Directive a :: Rewrite the part of the rows that opens with the line containing "state / province: Washington" and closes with the line containing "country: Venezuela", changing "collectors" to "collected by" and keeping everything else the same.

Document passage ::
Ok - I’m taking it slow, moving through Randy Alcorn’s Heaven - there is so much to take in, ponder and meditate on. What I love about Alcorn’s approach is how thoroughly he explains our future home in Heaven as a renewed Earth - clearly what Revelation 21 teaches. Most of us have probably read Revelation 21 and know that at least there is the concept of a “new heaven and new earth” - but I would guess that most of us haven’t spent a ton of time investigating or even imagining what it really means to live on a renewed earth for eternity.
Alcorn builds what I believe is a compelling biblical case for the fact that God created us to live on the earth - and the earth as He originally intended it before the Fall is a picture of what Heaven will be like when the earth is renewed. He says this:
“The biblical doctrine of the New Earth implies something startling: that if we want to know what the ultimate Heaven, our eternal home, will be like, the best place to start is by looking around us. We shouldn’t close our eyes and try to imagine the unimaginable. We should open our eyes, because the present Earth is as much a valid reference point for envisioning the New Earth as our present bodies are a valid reference point for envisioning our new bodies. After all, we’re living on the renmants of a perfect world, as the remnants of a perfect humanity.” (Randy Alcorn, Heaven, p. 81)

Directive b :: According to the post on Alcorn's Heaven, why should we open our eyes and look around us, rather than close them, to picture what the ultimate Heaven will be like?

Entries supplied ::
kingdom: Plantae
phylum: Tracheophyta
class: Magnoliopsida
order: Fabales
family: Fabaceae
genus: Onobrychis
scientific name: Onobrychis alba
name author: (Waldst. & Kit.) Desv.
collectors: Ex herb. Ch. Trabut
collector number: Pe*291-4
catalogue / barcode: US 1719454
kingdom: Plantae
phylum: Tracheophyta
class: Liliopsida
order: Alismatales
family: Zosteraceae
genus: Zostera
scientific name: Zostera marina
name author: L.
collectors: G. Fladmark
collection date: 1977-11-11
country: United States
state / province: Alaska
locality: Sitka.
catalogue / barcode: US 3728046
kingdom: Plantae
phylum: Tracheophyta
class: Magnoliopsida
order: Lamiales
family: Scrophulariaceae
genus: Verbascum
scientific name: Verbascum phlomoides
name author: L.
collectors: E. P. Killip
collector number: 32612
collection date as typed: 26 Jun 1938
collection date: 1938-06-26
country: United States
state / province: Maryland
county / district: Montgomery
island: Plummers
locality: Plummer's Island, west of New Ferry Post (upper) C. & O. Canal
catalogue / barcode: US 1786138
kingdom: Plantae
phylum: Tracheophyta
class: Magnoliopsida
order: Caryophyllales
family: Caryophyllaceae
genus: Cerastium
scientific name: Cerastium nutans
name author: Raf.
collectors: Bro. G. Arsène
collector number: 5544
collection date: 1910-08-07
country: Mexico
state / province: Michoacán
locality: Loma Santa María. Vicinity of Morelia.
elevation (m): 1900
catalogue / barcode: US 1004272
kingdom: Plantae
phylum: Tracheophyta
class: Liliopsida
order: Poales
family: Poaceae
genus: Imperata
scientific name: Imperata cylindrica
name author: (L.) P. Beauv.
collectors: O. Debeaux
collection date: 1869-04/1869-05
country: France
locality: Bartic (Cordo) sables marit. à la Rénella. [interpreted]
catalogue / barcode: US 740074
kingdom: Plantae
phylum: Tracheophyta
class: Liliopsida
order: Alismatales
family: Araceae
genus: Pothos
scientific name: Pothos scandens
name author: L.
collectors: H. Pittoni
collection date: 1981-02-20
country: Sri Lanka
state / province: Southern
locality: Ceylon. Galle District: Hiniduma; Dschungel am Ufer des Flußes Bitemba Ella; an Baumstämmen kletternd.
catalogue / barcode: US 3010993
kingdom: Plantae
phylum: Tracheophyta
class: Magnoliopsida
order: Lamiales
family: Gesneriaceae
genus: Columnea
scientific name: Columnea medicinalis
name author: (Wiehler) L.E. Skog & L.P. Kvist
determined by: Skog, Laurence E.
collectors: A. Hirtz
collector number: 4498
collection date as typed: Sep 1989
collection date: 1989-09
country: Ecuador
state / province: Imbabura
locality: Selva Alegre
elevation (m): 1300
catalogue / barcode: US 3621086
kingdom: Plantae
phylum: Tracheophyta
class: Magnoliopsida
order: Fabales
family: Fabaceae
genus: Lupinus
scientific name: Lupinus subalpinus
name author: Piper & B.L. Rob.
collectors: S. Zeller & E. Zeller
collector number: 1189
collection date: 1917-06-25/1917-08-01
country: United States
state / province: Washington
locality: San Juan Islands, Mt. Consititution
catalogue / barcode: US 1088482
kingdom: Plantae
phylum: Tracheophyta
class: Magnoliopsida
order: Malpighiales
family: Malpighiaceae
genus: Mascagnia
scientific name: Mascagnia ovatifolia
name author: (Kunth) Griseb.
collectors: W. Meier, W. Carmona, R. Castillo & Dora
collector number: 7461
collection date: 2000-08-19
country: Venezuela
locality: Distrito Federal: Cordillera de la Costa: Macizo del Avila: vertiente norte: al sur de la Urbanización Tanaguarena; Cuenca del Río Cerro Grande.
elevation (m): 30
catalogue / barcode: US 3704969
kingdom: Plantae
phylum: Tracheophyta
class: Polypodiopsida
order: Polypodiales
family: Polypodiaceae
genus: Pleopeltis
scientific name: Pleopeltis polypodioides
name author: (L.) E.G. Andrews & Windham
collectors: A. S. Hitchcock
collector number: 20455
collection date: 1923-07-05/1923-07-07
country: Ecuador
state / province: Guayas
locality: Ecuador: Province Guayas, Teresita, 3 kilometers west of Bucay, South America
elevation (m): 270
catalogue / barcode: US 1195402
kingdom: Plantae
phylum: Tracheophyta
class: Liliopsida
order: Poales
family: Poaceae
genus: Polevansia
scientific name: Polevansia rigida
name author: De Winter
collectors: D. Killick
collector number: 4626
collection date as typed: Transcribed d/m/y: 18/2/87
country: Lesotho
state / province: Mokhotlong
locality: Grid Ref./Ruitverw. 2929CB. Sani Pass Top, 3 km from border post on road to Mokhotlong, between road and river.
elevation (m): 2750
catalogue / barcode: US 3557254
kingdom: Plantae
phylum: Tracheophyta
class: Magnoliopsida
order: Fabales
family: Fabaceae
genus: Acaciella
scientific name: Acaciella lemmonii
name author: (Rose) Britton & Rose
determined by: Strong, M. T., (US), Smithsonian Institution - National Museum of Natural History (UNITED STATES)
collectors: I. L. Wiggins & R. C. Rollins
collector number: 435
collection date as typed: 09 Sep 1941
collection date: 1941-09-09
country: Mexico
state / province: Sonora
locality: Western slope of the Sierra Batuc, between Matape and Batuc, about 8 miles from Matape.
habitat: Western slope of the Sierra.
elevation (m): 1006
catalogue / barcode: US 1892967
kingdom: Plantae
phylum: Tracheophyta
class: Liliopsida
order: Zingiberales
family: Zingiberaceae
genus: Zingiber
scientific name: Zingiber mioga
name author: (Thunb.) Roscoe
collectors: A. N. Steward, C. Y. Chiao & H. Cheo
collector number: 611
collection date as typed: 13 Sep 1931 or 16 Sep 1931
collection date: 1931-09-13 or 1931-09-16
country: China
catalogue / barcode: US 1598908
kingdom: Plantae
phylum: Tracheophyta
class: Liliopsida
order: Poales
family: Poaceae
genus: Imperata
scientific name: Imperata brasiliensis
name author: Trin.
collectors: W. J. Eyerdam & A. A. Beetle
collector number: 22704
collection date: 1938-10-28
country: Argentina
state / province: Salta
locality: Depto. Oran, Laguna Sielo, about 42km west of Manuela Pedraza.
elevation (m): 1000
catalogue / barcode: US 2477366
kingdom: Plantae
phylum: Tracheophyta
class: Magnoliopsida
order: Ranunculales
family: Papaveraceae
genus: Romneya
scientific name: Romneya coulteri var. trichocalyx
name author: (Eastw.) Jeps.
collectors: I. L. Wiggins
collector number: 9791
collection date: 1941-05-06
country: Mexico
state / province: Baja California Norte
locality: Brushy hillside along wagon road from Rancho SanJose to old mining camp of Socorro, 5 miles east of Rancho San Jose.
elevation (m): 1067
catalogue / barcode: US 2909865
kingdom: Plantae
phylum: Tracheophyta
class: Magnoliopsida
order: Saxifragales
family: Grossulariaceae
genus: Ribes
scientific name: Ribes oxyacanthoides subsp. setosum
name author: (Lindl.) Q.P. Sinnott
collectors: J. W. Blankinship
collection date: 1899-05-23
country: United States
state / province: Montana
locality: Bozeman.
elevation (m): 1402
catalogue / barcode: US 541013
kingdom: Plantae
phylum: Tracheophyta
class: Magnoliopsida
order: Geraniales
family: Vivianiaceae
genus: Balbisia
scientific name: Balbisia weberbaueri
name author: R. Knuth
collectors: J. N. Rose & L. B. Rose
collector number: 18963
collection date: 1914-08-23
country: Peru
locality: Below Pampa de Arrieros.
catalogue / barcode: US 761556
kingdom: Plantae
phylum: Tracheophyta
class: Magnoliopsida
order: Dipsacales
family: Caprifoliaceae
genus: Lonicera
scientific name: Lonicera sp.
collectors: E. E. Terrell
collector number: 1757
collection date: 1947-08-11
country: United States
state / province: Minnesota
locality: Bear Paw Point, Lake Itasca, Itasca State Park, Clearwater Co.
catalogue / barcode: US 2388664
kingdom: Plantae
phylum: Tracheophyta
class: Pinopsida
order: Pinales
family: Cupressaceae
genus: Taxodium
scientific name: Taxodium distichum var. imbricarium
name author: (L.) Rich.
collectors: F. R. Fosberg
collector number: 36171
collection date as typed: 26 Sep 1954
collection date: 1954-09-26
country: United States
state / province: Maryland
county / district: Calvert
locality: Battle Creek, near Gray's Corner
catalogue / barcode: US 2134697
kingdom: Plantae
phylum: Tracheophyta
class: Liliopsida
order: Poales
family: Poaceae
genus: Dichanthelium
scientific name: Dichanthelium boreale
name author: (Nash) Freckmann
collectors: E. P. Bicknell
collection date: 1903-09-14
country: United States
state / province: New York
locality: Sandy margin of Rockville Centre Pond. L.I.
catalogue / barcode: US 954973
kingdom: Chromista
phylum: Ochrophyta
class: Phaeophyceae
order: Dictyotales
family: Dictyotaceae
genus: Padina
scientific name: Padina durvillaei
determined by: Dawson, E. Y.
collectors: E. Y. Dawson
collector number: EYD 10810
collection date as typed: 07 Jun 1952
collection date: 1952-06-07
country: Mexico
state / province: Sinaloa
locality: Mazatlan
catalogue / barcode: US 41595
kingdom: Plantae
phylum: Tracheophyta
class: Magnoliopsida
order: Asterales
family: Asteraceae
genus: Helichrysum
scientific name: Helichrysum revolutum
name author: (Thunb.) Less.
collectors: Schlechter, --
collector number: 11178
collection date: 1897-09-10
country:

Task solution a ::
state / province: Washington
locality: San Juan Islands, Mt. Consititution
catalogue / barcode: US 1088482
kingdom: Plantae
phylum: Tracheophyta
class: Magnoliopsida
order: Malpighiales
family: Malpighiaceae
genus: Mascagnia
scientific name: Mascagnia ovatifolia
name author: (Kunth) Griseb.
collected by: W. Meier, W. Carmona, R. Castillo & Dora
collector number: 7461
collection date: 2000-08-19
country: Venezuela

Task solution b :: The present Earth is as valid a reference point for picturing the New Earth as our present bodies are for picturing our new bodies. We live on what remains of a perfect world, as what remains of a perfect humanity.